Health and the post-2015 development agenda
(The Lancet) - Next week marks the culmination of a 4-month global consultation on the position of health in the next era of human development. The online consultation saw input from individuals, civil society, academia, the private sector, WHO member states, and UN partners, and was condensed into a highly accessible report that will provide the focus for discussions in Botswana on March 4—5. The consultation's aim was to summarise the achievements and shortcomings of the Millennium Development Goals (MDGs), which expire in 2015, and to devise a new set of health goals with suggestions for how they should be implemented and measured.

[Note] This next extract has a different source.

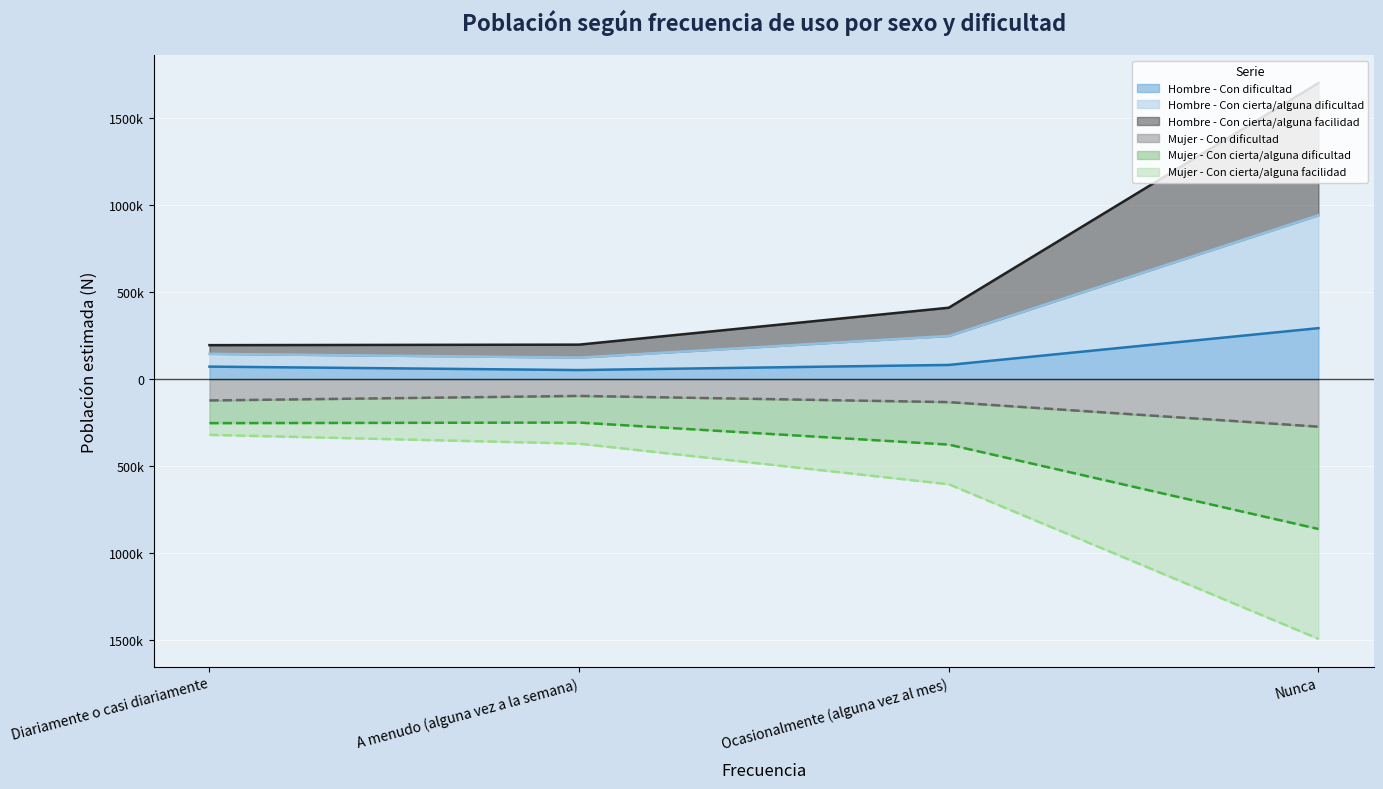

At which category does the chart reach its minimum across all series?

Nunca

Around 100 papers were submitted to the consultation website, and the report is a balanced reflection of these contributions. However, the paucity of input from low-income and middle-income countries is striking. Whether 4 months was sufficient time to communicate the process and garner responses from communities beyond the “policy elite”, as one paper describes them, is perhaps open to question. Nevertheless, the process usefully consolidated previous thinking, and drew attention to some fresh new proposals that could revitalise health's role in the post-2015 development agenda.

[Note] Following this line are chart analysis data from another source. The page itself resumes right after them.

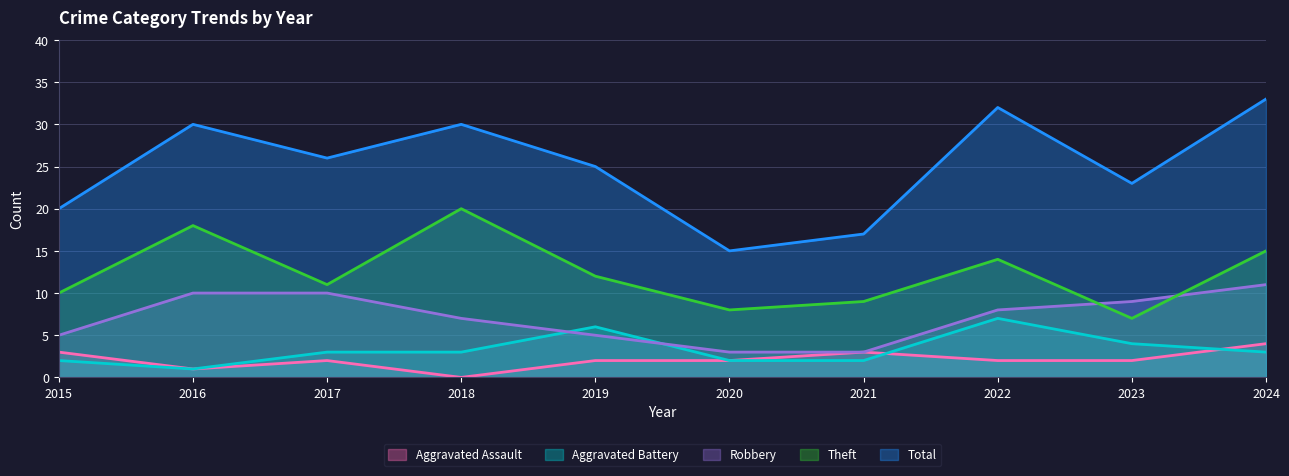

Which series has the largest total across all categories?

Total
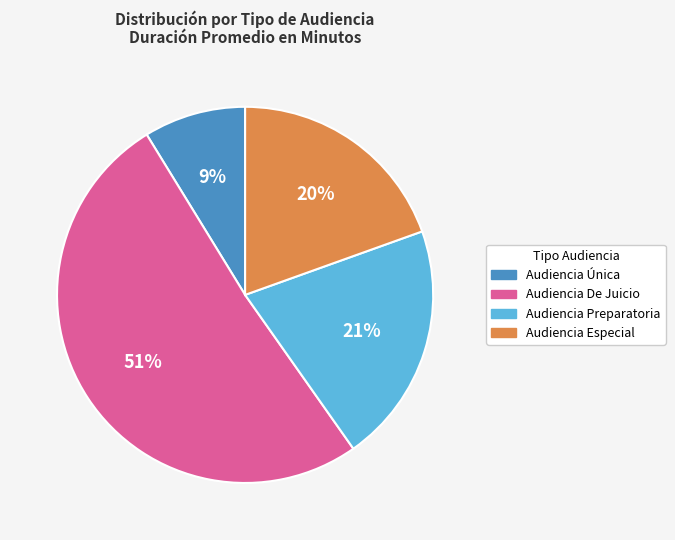

Which has a higher value, Audiencia De Juicio or Audiencia Preparatoria?

Audiencia De Juicio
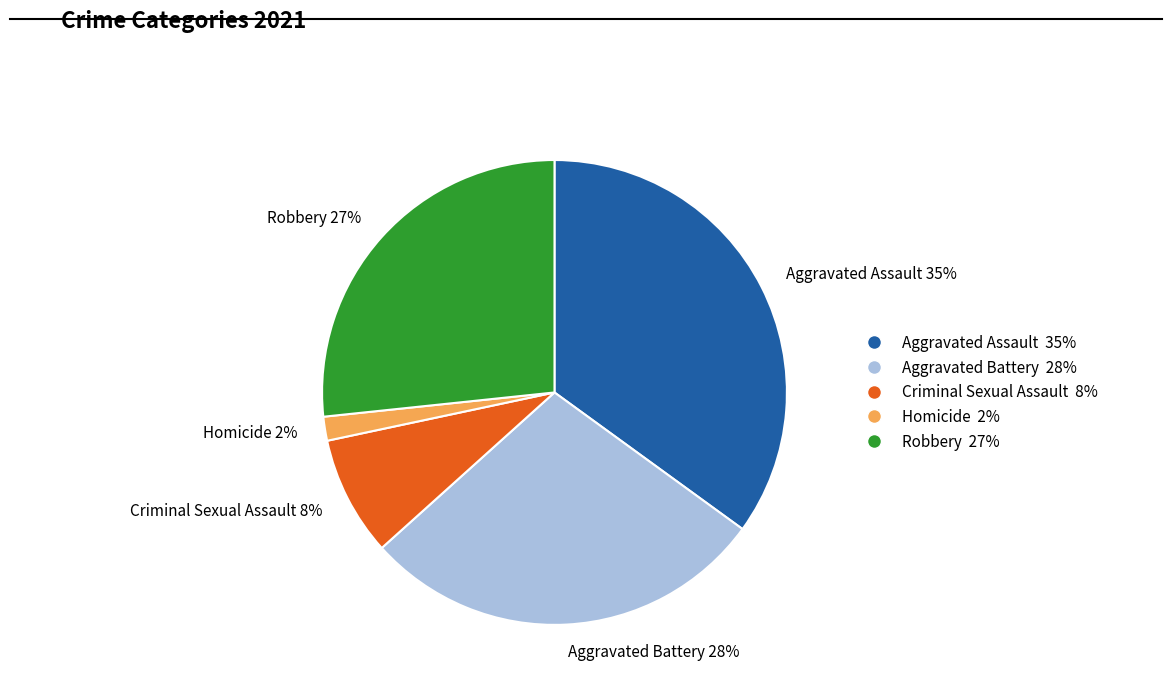

Combined, do Homicide 2% and Criminal Sexual Assault 8% account for over 50%?

No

So what can we take forward, post-2015, from the successes of the MDGs, and what have we learnt from their shortcomings? It is widely agreed that one of the greatest assets of the MDGs is their simplicity. Presented as a set of eight unambiguous goals, 18 clear targets, and 48 measurable indicators, the MDGs were adopted with rare enthusiasm by governments and civil society alike. Their simplicity, however, has proven to be a double-edged sword. In narrowing down the goals to a limited number, many elements were left out—notably the rising tide of non-communicable diseases. This narrow focus encouraged vertical programming. The target-driven nature of the MDGs has also proven problematic. Many MDG targets involve increasing or decreasing by a set proportion the population beyond a certain threshold. There has been a temptation, therefore, to channel action towards those individuals nearest the threshold. The MDGs have thus contributed to greater inequity in some areas.
Given these pros and cons, several factors have emerged during the consultation process as vital for the next stage of human development: building on the conceptual simplicity of the MDGs; taking a people-centred, not disease-centred, approach that captures the determinants of health; and returning to the notion of health as a human right, with equity at its heart. How can these themes be converted into goals?
The consultation report proposes a hierarchy of goals, with maximisation of healthy life expectancy at the top. The proposal is a surprise move away from the concept of universal health coverage (UHC), which many had seen as the clear candidate for the role of overarching health goal. However, UHC does not address the determinants of health, is difficult to measure and compare across countries, and is only an indirect indicator of health status. Conversely, as Cesar Victora and colleagues argue in their Correspondence in this issue, “How long people live for is an easily understood concept, which accounts for the multiple determinants of health and disease”. Three indicators are proposed to measure progress: improved survival (including maternal and child survival), reduced burden of disease (including diseases covered by the MDGs plus non-communicable diseases), and lower levels of risk factors (eg, smoking and lack of access to sanitation). UHC is proposed as a further goal by which healthier life expectancy could be achieved, with increased coverage of essential services (eg, immunisation, reproductive health services, essential medicines), reduced out-of-pocket expenditure, and strengthened health systems (including the health workforce) as proposed indicators for this goal.
Health is just one of 11 themes on which global consultations have taken place. The outcome of discussions in Botswana next week will be crucial in ensuring that health remains central to the post-2015 development agenda. Running concurrent to the global consultation is the intergovernmental process to create a set of Sustainable Development Goals. The outcomes of both processes will be considered by UN Secretary General Ban Ki-moon in his report to the General Assembly in September. For health to maintain its prominence throughout these processes, it must be positioned as a key contributor to sustainable development. Healthy life expectancy, with UHC as a key means to that end, epitomises the cross-cutting role of health as both a requirement for, and outcome of, human development.